Er liegt im Dunkeln, im Nichts. Er kann sich nicht bewegen, lediglich sein Verstand wabert unstet. Zeit gibt es längst nicht mehr und einen Sinn sowieso nicht.
Es schmerzt kaum. Irgendwann hat es geschmerzt, aber er kann sich nicht mehr daran erinnern. Oder ist das noch nicht lange her oder würde das vielleicht noch sein? Zumindest vom großen Schmerz bleibt er verschont und er glaubt auch nicht, dass der Schmerz so bald wiederkehren würde, wenn er nicht längst schon da gewesen war.
Der kleine Schmerz hingegen klopft manchmal an, wie ein Echo in weit entfernten Bergen. Manchmal ist er sich nicht einmal sicher, ob das, was dort zu ihm drängt, Schmerzen sind oder wirklich Stimmen. Er versteht nie was zu ihm gesagt wird, höchstens den ungefähren Klang und oft vergisst er es sofort wieder.
Manchmal versucht er einen Gedanken zu fassen, aber das brüchige Konstrukt aus Fragmenten überlebt selten einen längeren Zeitraum.
Er liegt da, aber wartet nicht. Keine Zeit, kein Sinn, nur Fetzen, ob von sich selbst oder dem unbeschreiblichen Draußen kann er nicht sagen. Und alles ist in Ordnung.
Plötzlich eine Bewegung. Das Nichts wird erschüttert. Das Draußen wird lauter. Stimmen, Schmerz.
Als würde jemand um seine Aufmerksamkeit buhlen und ihn einladen. Ein kleiner Spalt tut sich im Nichts auf. Etwas entfernt. Er muss nur aufstehen. In der Endlosigkeit ist dies nie möglich gewesen oder er hat es einfach nie versucht. Unbeholfen dreht er sich, versucht sicheren Halt zu finden, doch der unsichtbare Untergrund ist genauso brüchig wie seine Gedanken. Er muss sich konzentrieren. Stimmen, Schmerz. Er wird eingeladen. Er soll losgehen.
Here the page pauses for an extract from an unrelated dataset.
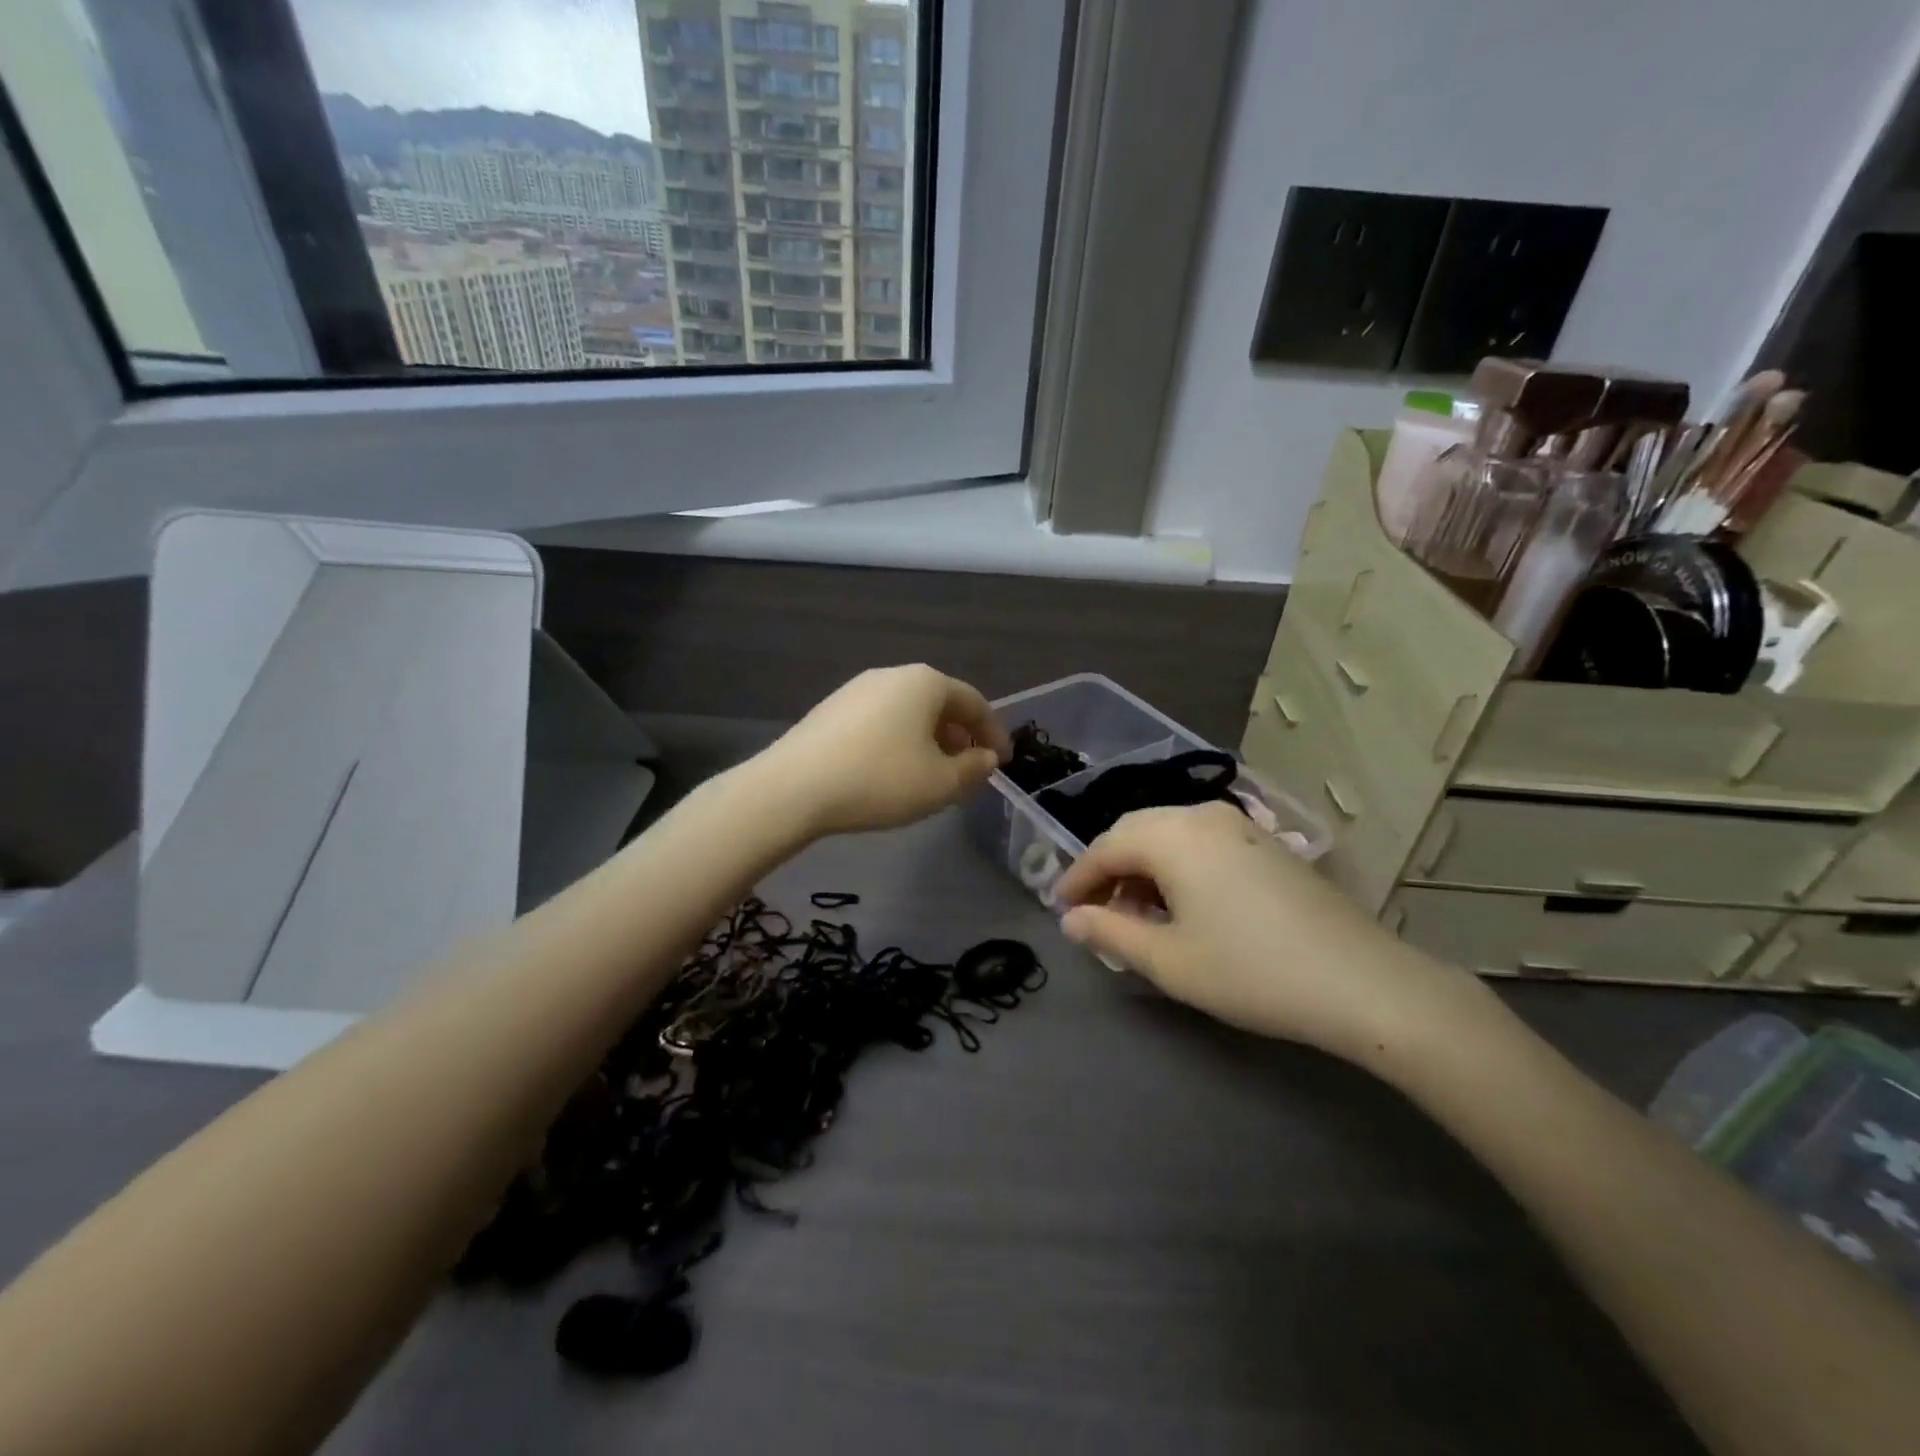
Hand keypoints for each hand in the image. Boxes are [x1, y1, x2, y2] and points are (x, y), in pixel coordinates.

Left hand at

Er steht auf und geht zum Spalt.
Als Jonas aus dem Koma erwachte, war es für viele ein Wunder. Ein Medikament war auf den Markt gekommen, welches bei langjährigen Komapatienten in einigen Fällen zum Aufwachen führte. So auch bei Jonas.
Bei einem Unfall auf seiner Arbeit war er schwer verletzt worden und ins Koma gefallen.
Die wenigen Freunde zu denen er wieder Kontakt aufbauen konnte, fragten ihn wie für ihn die Zeit gewesen war, als er im Koma gelegen hatte. Was er gefühlt oder gedacht hatte.
Er sagte in der Regel, dass er sich an nichts erinnern könnte.
Das stimmte nicht ganz.
Zwar wusste er wirklich nichts konkretes über seine Zeit im Koma, aber er erzählte nie von dem Gefühl, dass er gehabt hatte, als er aufgewacht war und welches ihn jeden Tag begleitete.
Das Gefühl einer Einladung gefolgt zu sein, die man besser ausgeschlagen hätte.